Tuesday, 16 February 2021
PCM-trace is our new neuromorphic building block, which exploits the drift behavior of phase-change materials to implement long lasting eligibility traces, a critical ingredient of spike-based learning rules. The paper describing this novel solution has been accepted to the IEEE International Symposium on Circuits and Systems (ISCAS) 2021 (PDF).
Thursday, 28 January 2021
In real-world applications, learning has to be fast, relying only on a few training examples. How can we achieve such fast learning in spiking neural networks?

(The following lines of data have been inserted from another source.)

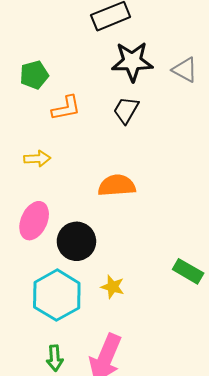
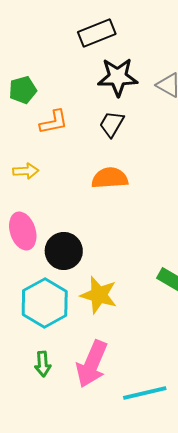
orange semicircle: (117, 186) -> (110, 178), moved
pink ellipse: (34, 221) -> (23, 231), turned -42
yellow star: (113, 287) -> (99, 295), size x1.6

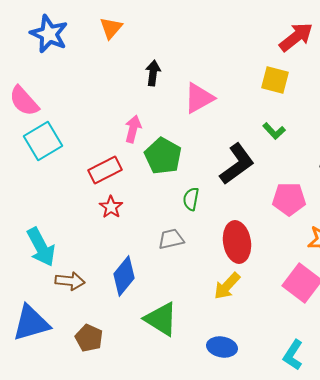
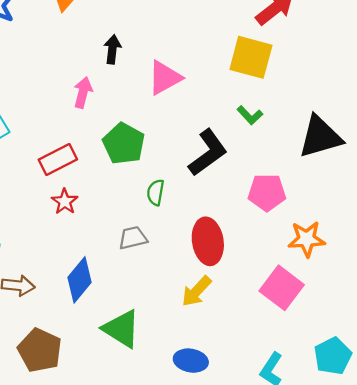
yellow square: (275, 80) -> (251, 57), size x1.4
pink arrow: (133, 129) -> (83, 93), moved
brown pentagon: (89, 338) -> (40, 350), size x1.4

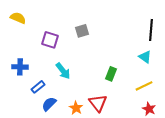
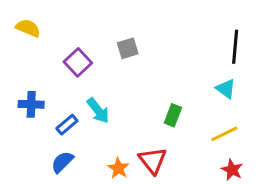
purple square: (50, 40) -> (78, 62), turned 30
blue rectangle: (38, 87) -> (67, 125), moved
blue semicircle: (49, 104) -> (62, 162), moved

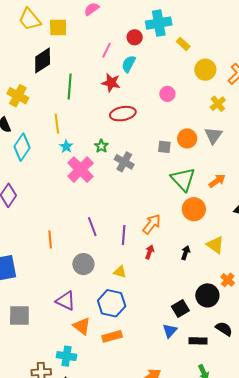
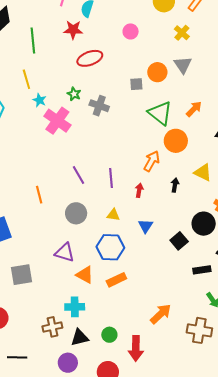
orange arrow: (152, 224) -> (152, 161), moved
blue triangle: (170, 331) -> (146, 226), moved

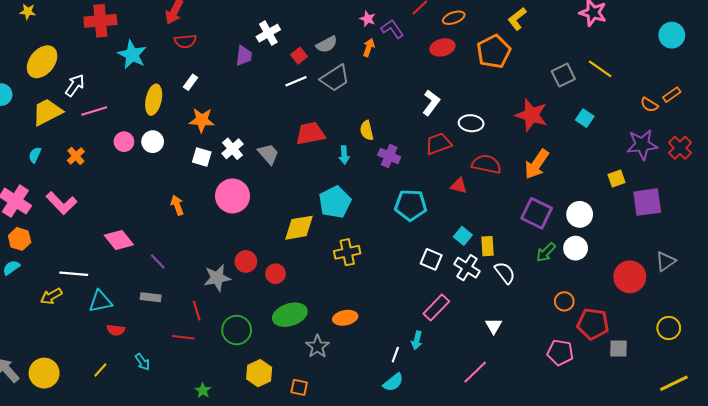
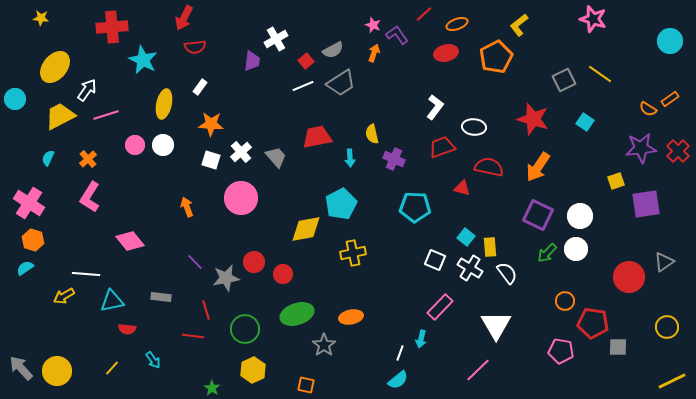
pink L-shape: (61, 203) -> (90, 197), moved, turned 76
purple line: (158, 261) -> (195, 262), moved
white triangle: (494, 326) -> (496, 325), size x1.8
yellow hexagon: (259, 373) -> (253, 370), moved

We have recently published our resarch on this topic in the preprint Revisiting the role of synaptic plasticity and network dynamics for fast learning in spiking neural networks.
Monday, 30 November 2020
Our bio-inspired solution for spiking motor control of a 4 DoF robotic arm has been described in the recently published paper: ED-BioRob: A Neuromorphic Robotic Arm With FPGA-Based Infrastructure for Bio-Inspired Spiking Motor Controllers.
Thursday, 1 October 2020
Results of our comprehensive study for characterizing the relaxation dynamics of TiOx resistive RAM (RRAM) devices within a predefined volatility framework have been published (Part I: Characterization). In part II of this study, we have also presented a modeling framework that can account for RRAM relaxation characteristics (Part II: Modeling).